Common PAWE dispute triggers
A PAWE decision may need review when the insurer’s reasons do not match the source documents. Common triggers include:
- regular overtime, loadings, allowances, commissions or bonuses being left out without explanation;
- unpaid leave, injury leave, parental leave or a temporary reduction in hours being averaged in without considering whether an alternative rule applies;
- a recent promotion, pay rise, new job or increased roster not being reflected in the calculation;
- self-employed income being reduced by expenses that do not reflect actual earning capacity, or by incomplete tax records; and
- the insurer relying on a single employer certificate when payslips, bank deposits or payroll summaries tell a different story.
If you suspect your PAWE is too low, compare the insurer worksheet against the documents before the internal review deadline. You can also ask for advice about whether the dispute should stay with the insurer first or be prepared for the Personal Injury Commission.
First 14 days after a low PAWE decision
The strongest PAWE disputes are usually structured in the first two weeks, not after months of back-and-forth emails.
- Day 1–2: Request the insurer worksheet and written reasons. Ask for the exact earnings components included and excluded.
- Day 2–5: Build a one-page issue map: insurer figure vs your figure, with page references to supporting records.
- Day 4–8: Prepare one indexed evidence pack (earnings records, leave explanations, employer/accountant letters, chronology).
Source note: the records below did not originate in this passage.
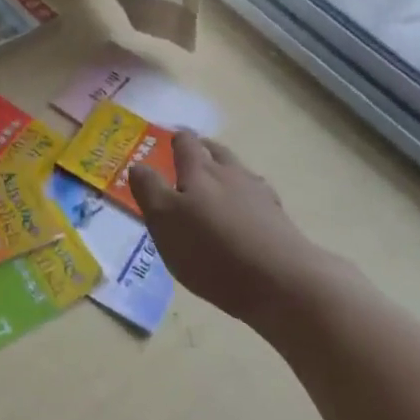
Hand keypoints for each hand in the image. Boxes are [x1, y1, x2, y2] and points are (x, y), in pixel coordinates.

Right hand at [129, 131, 325, 324]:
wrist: (281, 280)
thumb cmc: (211, 249)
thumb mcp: (164, 221)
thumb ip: (149, 190)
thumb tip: (138, 165)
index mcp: (199, 171)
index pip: (187, 144)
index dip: (176, 139)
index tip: (169, 138)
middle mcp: (231, 174)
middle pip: (217, 152)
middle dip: (203, 150)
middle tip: (191, 154)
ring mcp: (259, 196)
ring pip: (239, 172)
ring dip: (226, 171)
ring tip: (216, 182)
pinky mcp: (279, 220)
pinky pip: (257, 198)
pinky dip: (246, 198)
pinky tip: (244, 212)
- Day 7–10: Lodge a focused internal review request that stays on PAWE methodology rather than mixing every dispute in your claim.
- Day 10–14: If unresolved, prepare for PIC merit review with the same issue map and indexed documents so the file is reviewer-ready.
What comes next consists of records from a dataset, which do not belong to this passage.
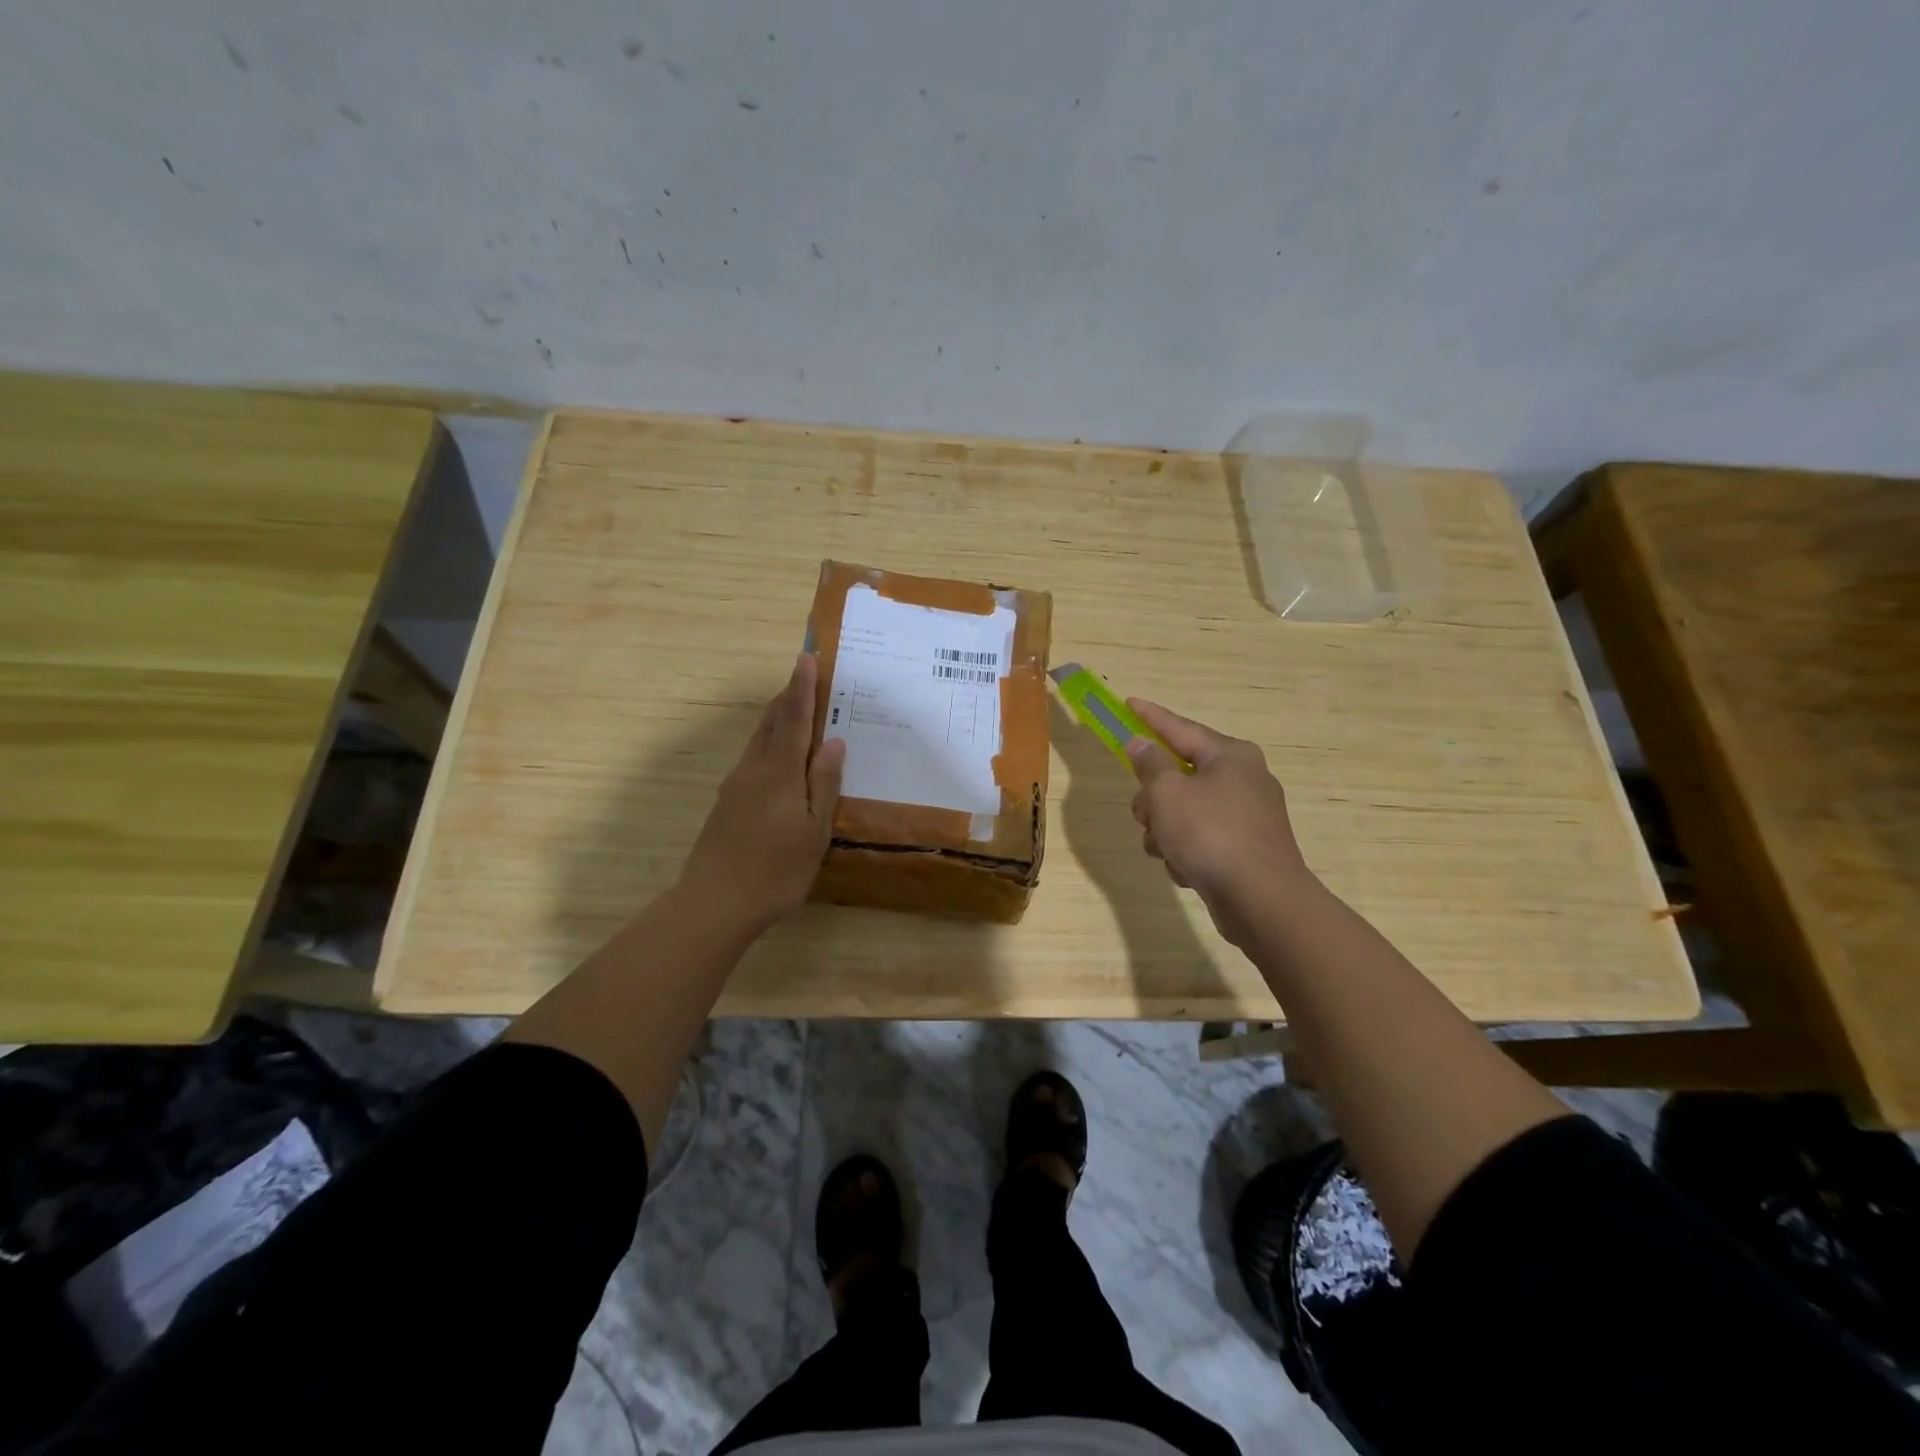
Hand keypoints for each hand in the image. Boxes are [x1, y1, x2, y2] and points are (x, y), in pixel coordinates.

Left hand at [680, 653, 845, 932]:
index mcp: (779, 772)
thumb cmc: (776, 868)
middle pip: (770, 722)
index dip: (800, 687)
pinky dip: (769, 743)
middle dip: (787, 697)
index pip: (793, 718)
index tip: (805, 657)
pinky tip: (779, 758)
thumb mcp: (813, 830)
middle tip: (804, 676)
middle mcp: (753, 769)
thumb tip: (833, 741)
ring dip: (776, 718)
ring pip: (758, 740)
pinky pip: (753, 759)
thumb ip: (824, 783)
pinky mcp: (727, 803)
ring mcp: (736, 786)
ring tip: (794, 709)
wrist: (715, 903)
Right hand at [1125, 700, 1313, 948]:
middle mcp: (1243, 779)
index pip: (1180, 728)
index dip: (1150, 718)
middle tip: (1145, 814)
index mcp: (1230, 755)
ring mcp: (1247, 816)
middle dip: (1154, 798)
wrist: (1260, 899)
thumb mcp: (1167, 793)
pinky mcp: (1246, 849)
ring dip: (1165, 830)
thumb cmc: (1210, 834)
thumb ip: (1150, 765)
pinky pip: (1201, 839)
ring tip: (1166, 850)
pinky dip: (1186, 851)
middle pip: (1179, 776)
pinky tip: (1186, 869)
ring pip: (1185, 811)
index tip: (1128, 704)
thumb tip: (1141, 745)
If your deadline is close, lodge the core pack first to preserve rights and then supplement evidence on a stated date.
Frequently asked questions
- What is PAWE (Pre-accident Weekly Earnings)?
- PAWE is the average weekly amount of gross earnings you received before your motor accident. It is defined in Schedule 1 of the Motor Accident Injuries Act 2017 and is used to calculate your weekly income support payments.
- Why are there different types of PAWE calculations?
- The law recognises that employment circumstances vary. Schedule 1 contains different rules for standard employees, the self-employed, students, and people whose employment status recently changed. The correct method depends on the facts and documents in the claim.
- Can I challenge the insurer’s PAWE decision?
- Yes. If the insurer uses the wrong calculation method or omits income (like overtime or bonuses), you can request an Internal Review and escalate to a PIC Merit Review if needed.
- My review deadline is in less than 7 days. Should I wait for every document?
- Usually no. Preserve your position first: lodge a focused review request with the decision letter, insurer worksheet, and your core earnings records, then state exactly what supplementary evidence will follow and by when. Late supporting material is often easier to add than reviving a missed review deadline.